In a different vein altogether, San Diego State University Professor of Poetry Marilyn Chin said she is looking forward to using the resources of Harvard’s Yenching Library as she works “trying to meld the two different types of love poems and...bridging East and West and developing a comprehensive aesthetic.”

She said she also writes love poetry as a way of dealing with a modern, war-saturated world.

“I decided to write love poems as an oblique way of dealing with the 20th century crisis,” Chin said. “Everybody’s writing war poems.
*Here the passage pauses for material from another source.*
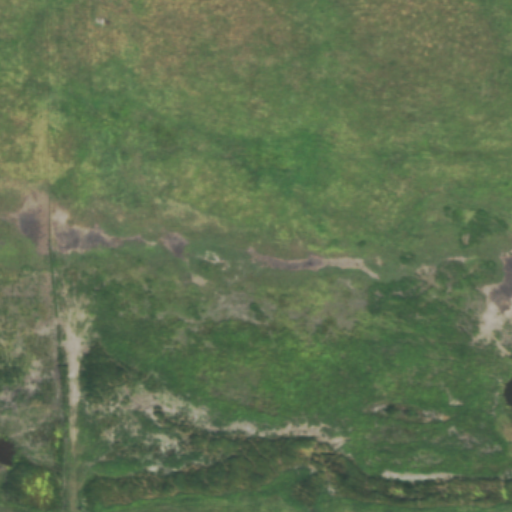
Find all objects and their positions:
road: (86, 256)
I think we’re forgetting how to feel and I think poetry is the genre that’s really closest to our hearts and I think I want to use it to tell a different story from the war story.”
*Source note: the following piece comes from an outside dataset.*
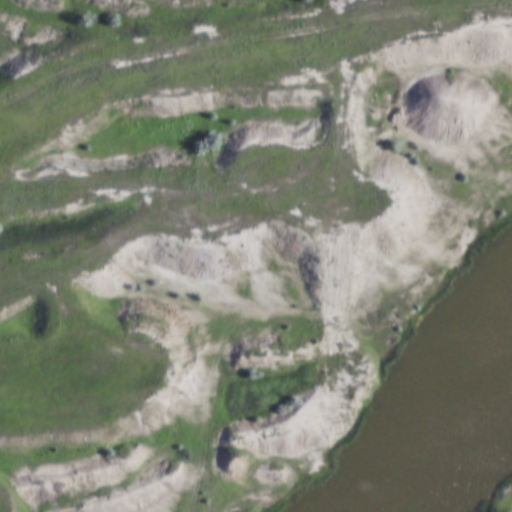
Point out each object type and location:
quarry: (256, 256)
Harvard Research Fellow in Neurology Anne Brunet said she will continue her studies of a mechanism that many scientists now believe plays an essential role in the process of aging.

“There is new, exciting and recent evidence that in fact organismal longevity can be regulated and can be defined by genetic components,” said Brunet. “So the question becomes, which are the genes that affect organismal longevity?”

Studies have shown that replacements in simple genes can cause dramatic changes in longevity, she said, citing a study in which genetically altered worms lived three times longer than the average worm, she said.

Brunet said that in the long run, studies like hers could lead to tremendous gains in quality of life for older people.

Assistant Professor of Architecture at Harvard’s School of Design Laura J. Miller will study “the construction of domesticity, or the domestic scene,” framed by her study of Frances Glessner Lee, a woman raised in aristocracy who left behind her upbringing to pursue a career in forensic science.

She constructed dioramas of crime scenes, which Miller likened to “demented doll houses,” which focused on women as victims in primarily domestic spaces. The dioramas and the famous house in which Glessner Lee grew up present “utopian and dystopian designs,” Miller said. She plans to compare the differing takes on domesticity found in the house and in the dioramas.

And Assistant Professor of History Caroline M. Elkins’ project will focus on the sunset of the British Empire in Kenya in the 1950s, which she has studied for several years. She will spend the year at Radcliffe compiling her research and writing a book.

“I think [Radcliffe’s] now one of the more pre-eminent places to spend a year,” Elkins said. “I couldn’t be more thrilled to have been selected.”

The scholars are a mix of young and veteran scholars, which Faust said is a desirable combination for the Institute.

“We try very much to have scholars at all stages represented,” Faust said. “I think the more experienced scholars gain a great deal from the less experienced scholars and vice versa, and I really see that operating on a daily basis.”

She said she is looking forward to the scholars’ arrival at Radcliffe this fall.

“It’s fun because we go through this enormous process of application,” said Faust, “and through all of this, these names start to become familiar and it’s a wonderful day when they start to become people and even more wonderful when those people are here.”